* **DOCUMENT SECTION**:
■ ■ ■ ■ ■ ■ ■

Legal Services is grateful for the assistance provided by Stephen Allnutt and Kevin Corcoran of Threat Management Solutions Pty Ltd in the development of this bulletin.

Considerations when conducting an interview

Staff, particularly principals, often interview parents, caregivers, other staff and students.  Any staff member who conducts an interview for any reason should ensure that:

  • if possible, the interview is conducted in a confidential environment
  • the issues are fully understood prior to the interview and that sufficient time has been allowed so that the interview does not need to be rushed
  • he or she remains at all times polite and attentive
  • the person being interviewed is given a proper opportunity to present his or her side of the story in accordance with the principles of procedural fairness
  • any decision is based on the merits of the specific situation
  • any information provided to the person being interviewed is communicated in a way that can be readily understood and that an interpreter is used where appropriate
  • the interviewee has a support person present if he or she requests one to be present or the circumstances dictate that the person should be provided with an opportunity to have a support person present (e.g. a policy requirement) and
  • any relevant policy and legal requirements are complied with.

■ ■ ■ ■ ■ ■ ■

* **DATASET**:
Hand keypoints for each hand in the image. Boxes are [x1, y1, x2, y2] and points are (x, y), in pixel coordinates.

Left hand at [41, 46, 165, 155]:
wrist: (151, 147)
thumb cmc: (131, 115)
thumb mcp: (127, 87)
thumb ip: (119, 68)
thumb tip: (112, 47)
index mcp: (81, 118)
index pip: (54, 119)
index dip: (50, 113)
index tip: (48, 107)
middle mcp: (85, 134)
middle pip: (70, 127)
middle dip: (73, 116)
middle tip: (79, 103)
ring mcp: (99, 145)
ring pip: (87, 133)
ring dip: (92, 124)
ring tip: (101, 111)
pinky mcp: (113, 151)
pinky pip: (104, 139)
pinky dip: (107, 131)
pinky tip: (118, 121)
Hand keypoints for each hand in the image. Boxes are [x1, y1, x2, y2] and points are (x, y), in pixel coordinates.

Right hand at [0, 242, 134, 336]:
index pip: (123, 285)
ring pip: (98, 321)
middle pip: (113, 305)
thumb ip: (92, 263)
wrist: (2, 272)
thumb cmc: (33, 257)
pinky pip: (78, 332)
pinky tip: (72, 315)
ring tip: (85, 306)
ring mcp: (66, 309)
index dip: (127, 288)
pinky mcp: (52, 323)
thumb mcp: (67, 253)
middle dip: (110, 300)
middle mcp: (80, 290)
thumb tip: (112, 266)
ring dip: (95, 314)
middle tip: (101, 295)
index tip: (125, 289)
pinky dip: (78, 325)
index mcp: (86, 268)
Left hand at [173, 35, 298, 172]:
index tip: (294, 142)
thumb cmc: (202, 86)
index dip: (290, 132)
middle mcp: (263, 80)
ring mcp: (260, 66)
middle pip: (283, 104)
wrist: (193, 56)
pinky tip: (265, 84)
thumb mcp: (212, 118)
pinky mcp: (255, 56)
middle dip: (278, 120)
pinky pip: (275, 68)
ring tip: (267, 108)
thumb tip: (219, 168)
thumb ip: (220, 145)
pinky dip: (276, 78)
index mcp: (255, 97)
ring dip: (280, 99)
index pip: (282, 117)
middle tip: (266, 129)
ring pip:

■ ■ ■ ■ ■ ■ ■

Reproduce everything from "Legal Services is" down to "of this bulletin." in the interview guidance above, word for word.

Legal Services is grateful for the assistance provided by Stephen Allnutt and Kevin Corcoran of Threat Management Solutions Pty Ltd in the development of this bulletin.